What to do: Reproduce the lines from the line containing "Flexibilidade para mudar" through the line containing "솟구쳐 퍼지는 아드레날린", with both of those lines included, and leave the pictures out of your answer.

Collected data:
------------

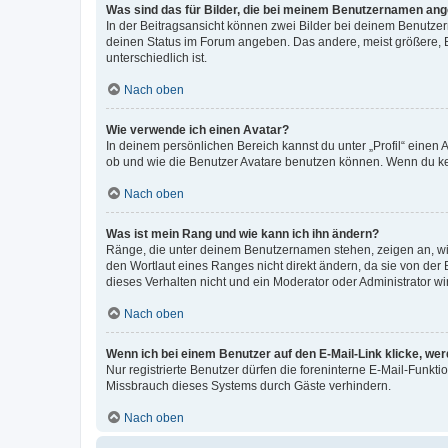
Was sind das für Bilder, die bei meinem Benutzernamen an
In der Beitragsansicht können zwei Bilder bei deinem Benutzern
deinen Status im Forum angeben. Das andere, meist größere, Bi
unterschiedlich ist.
Nach oben
Wie verwende ich einen Avatar?
In deinem persönlichen Bereich kannst du unter „Profil“ einen
ob und wie die Benutzer Avatare benutzen können. Wenn du kein
Nach oben
Was ist mein Rang und wie kann ich ihn ändern?
Ränge, die unter deinem Benutzernamen stehen, zeigen an, wie 
den Wortlaut eines Ranges nicht direkt ändern, da sie von der
dieses Verhalten nicht und ein Moderator oder Administrator 
Nach oben
Wenn ich bei einem Benutzer auf den E-Mail-Link klicke, we
Nur registrierte Benutzer dürfen die foreninterne E-Mail-Funkt
Missbrauch dieses Systems durch Gäste verhindern.
Nach oben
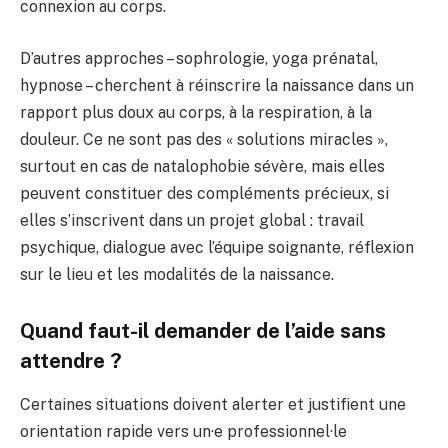
connexion au corps.
D’autres approches – sophrologie, yoga prénatal,
hypnose – cherchent à réinscrire la naissance dans un
rapport plus doux au corps, à la respiration, à la
douleur. Ce ne sont pas des « solutions miracles »,
surtout en cas de natalophobie sévère, mais elles
peuvent constituer des compléments précieux, si
elles s’inscrivent dans un projet global : travail
psychique, dialogue avec l’équipe soignante, réflexion
sur le lieu et les modalités de la naissance.
Quand faut-il demander de l’aide sans
attendre ?
Certaines situations doivent alerter et justifient une
orientation rapide vers un·e professionnel·le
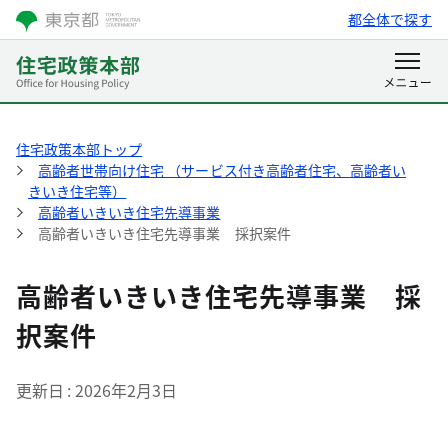
都全体で探す
住宅政策本部トップ
高齢者世帯向け住宅 （サービス付き高齢者住宅、高齢者い
きいき住宅等）
高齢者いきいき住宅先導事業
高齢者いきいき住宅先導事業 採択案件
高齢者いきいき住宅先導事業 採
択案件
更新日
2026年2月3日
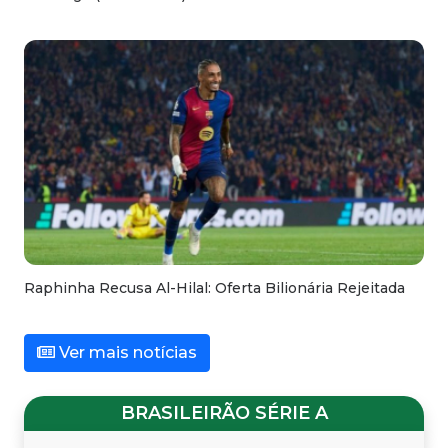
Raphinha Recusa Al-Hilal: Oferta Bilionária Rejeitada
Ver mais notícias
BRASILEIRÃO SÉRIE A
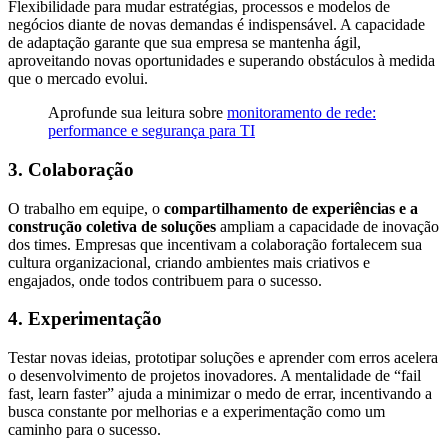
Flexibilidade para mudar estratégias, processos e modelos de
negócios diante de novas demandas é indispensável. A capacidade
de adaptação garante que sua empresa se mantenha ágil,
aproveitando novas oportunidades e superando obstáculos à medida
que o mercado evolui.
Aprofunde sua leitura sobre
monitoramento de rede:
performance e segurança para TI
3. Colaboração
O trabalho em equipe, o
compartilhamento de experiências e a
construção coletiva de soluções
ampliam a capacidade de inovação
dos times. Empresas que incentivam a colaboração fortalecem sua
cultura organizacional, criando ambientes mais criativos e
engajados, onde todos contribuem para o sucesso.
4. Experimentação
Testar novas ideias, prototipar soluções e aprender com erros acelera
o desenvolvimento de projetos inovadores. A mentalidade de “fail
fast, learn faster” ajuda a minimizar o medo de errar, incentivando a
busca constante por melhorias e a experimentação como um
caminho para o sucesso.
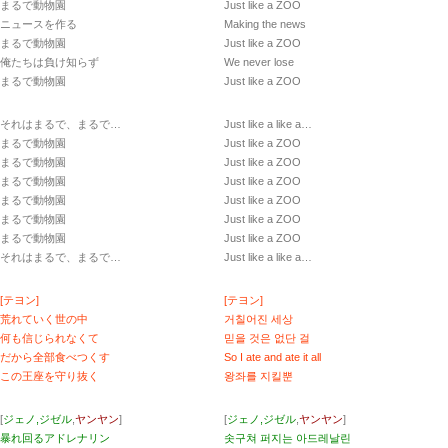
まるで動物園
Just like a ZOO
ニュースを作る
Making the news
まるで動物園
Just like a ZOO
俺たちは負け知らず
We never lose
まるで動物園
Just like a ZOO
それはまるで、まるで…
Just like a like a…
まるで動物園
Just like a ZOO
まるで動物園
Just like a ZOO
まるで動物園
Just like a ZOO
まるで動物園
Just like a ZOO
まるで動物園
Just like a ZOO
まるで動物園
Just like a ZOO
それはまるで、まるで…
Just like a like a…
[テヨン]
[テヨン]
荒れていく世の中
거칠어진 세상
何も信じられなくて
믿을 것은 없단 걸
だから全部食べつくす
So I ate and ate it all
この王座を守り抜く
왕좌를 지킬뿐
[
ジェノ,ジゼル
,
ヤンヤン
]
[
ジェノ,ジゼル
,
ヤンヤン
]
暴れ回るアドレナリン
솟구쳐 퍼지는 아드레날린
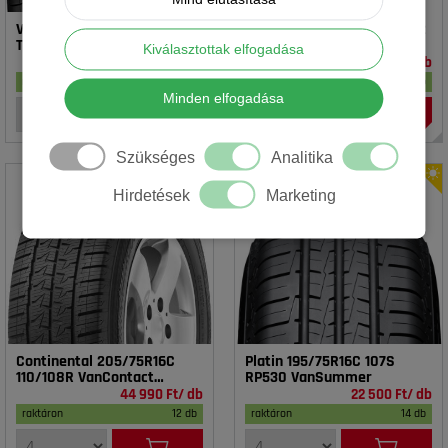
Vredestein 195/65R15 91T T-
Rotalla 195/65R15 91V RH02
TRAC 2 DOT23
Kiválasztottak elfogadása
16 990 Ft/ db
14 990 Ft/ db
raktáron
17 db
raktáron
20 db
Minden elfogadása
Szükséges
Analitika
Hirdetések
Marketing
Continental 205/75R16C
Platin 195/75R16C 107S
110/108R VanContact
RP530 VanSummer
4Season
44 990 Ft/ db
22 500 Ft/ db
raktáron
12 db
raktáron
14 db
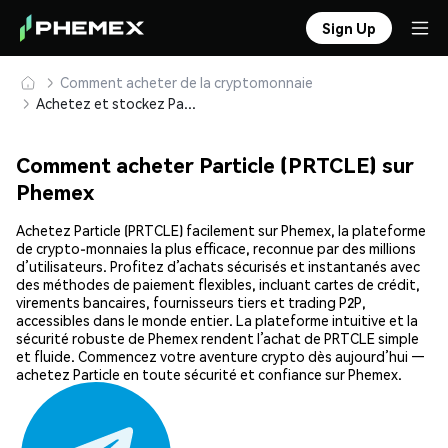
Sign Up
Comment acheter de la cryptomonnaie
Achetez et stockez Particle (PRTCLE) en toute sécurité
Comment acheter Particle (PRTCLE) sur
Phemex
Achetez Particle (PRTCLE) facilement sur Phemex, la plateforme
de crypto-monnaies la plus efficace, reconnue par des millions
d’utilisateurs. Profitez d’achats sécurisés et instantanés avec
des méthodes de paiement flexibles, incluant cartes de crédit,
virements bancaires, fournisseurs tiers et trading P2P,
accessibles dans le monde entier. La plateforme intuitive et la
sécurité robuste de Phemex rendent l’achat de PRTCLE simple
et fluide. Commencez votre aventure crypto dès aujourd’hui —
achetez Particle en toute sécurité et confiance sur Phemex.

------------

Response to the task:
Flexibilidade para mudar estratégias, processos e modelos de
negócios diante de novas demandas é indispensável. A capacidade
de adaptação garante que sua empresa se mantenha ágil,
aproveitando novas oportunidades e superando obstáculos à medida
que o mercado evolui.
Aprofunde sua leitura sobre
monitoramento de rede:
performance e segurança para TI
3. Colaboração
O trabalho em equipe, o
compartilhamento de experiências e a
construção coletiva de soluções
ampliam a capacidade de inovação
dos times. Empresas que incentivam a colaboração fortalecem sua
cultura organizacional, criando ambientes mais criativos e
engajados, onde todos contribuem para o sucesso.
4. Experimentação
Testar novas ideias, prototipar soluções e aprender com erros acelera
o desenvolvimento de projetos inovadores. A mentalidade de “fail
fast, learn faster” ajuda a minimizar o medo de errar, incentivando a
busca constante por melhorias e a experimentação como um
caminho para o sucesso.
まるで動物園
Just like a ZOO
ニュースを作る
Making the news
まるで動物園
Just like a ZOO
俺たちは負け知らず
We never lose
まるで動物園
Just like a ZOO
それはまるで、まるで…
Just like a like a…
まるで動物園
Just like a ZOO
まるで動物園
Just like a ZOO
まるで動物園
Just like a ZOO
まるで動物園
Just like a ZOO
まるで動物園
Just like a ZOO
まるで動物園
Just like a ZOO
それはまるで、まるで…
Just like a like a…
[テヨン]
[テヨン]
荒れていく世の中
거칠어진 세상
何も信じられなくて
믿을 것은 없단 걸
だから全部食べつくす
So I ate and ate it all
この王座を守り抜く
왕좌를 지킬뿐
[
ジェノ,ジゼル
,
ヤンヤン
]
[
ジェノ,ジゼル
,
ヤンヤン
]
暴れ回るアドレナリン
솟구쳐 퍼지는 아드레날린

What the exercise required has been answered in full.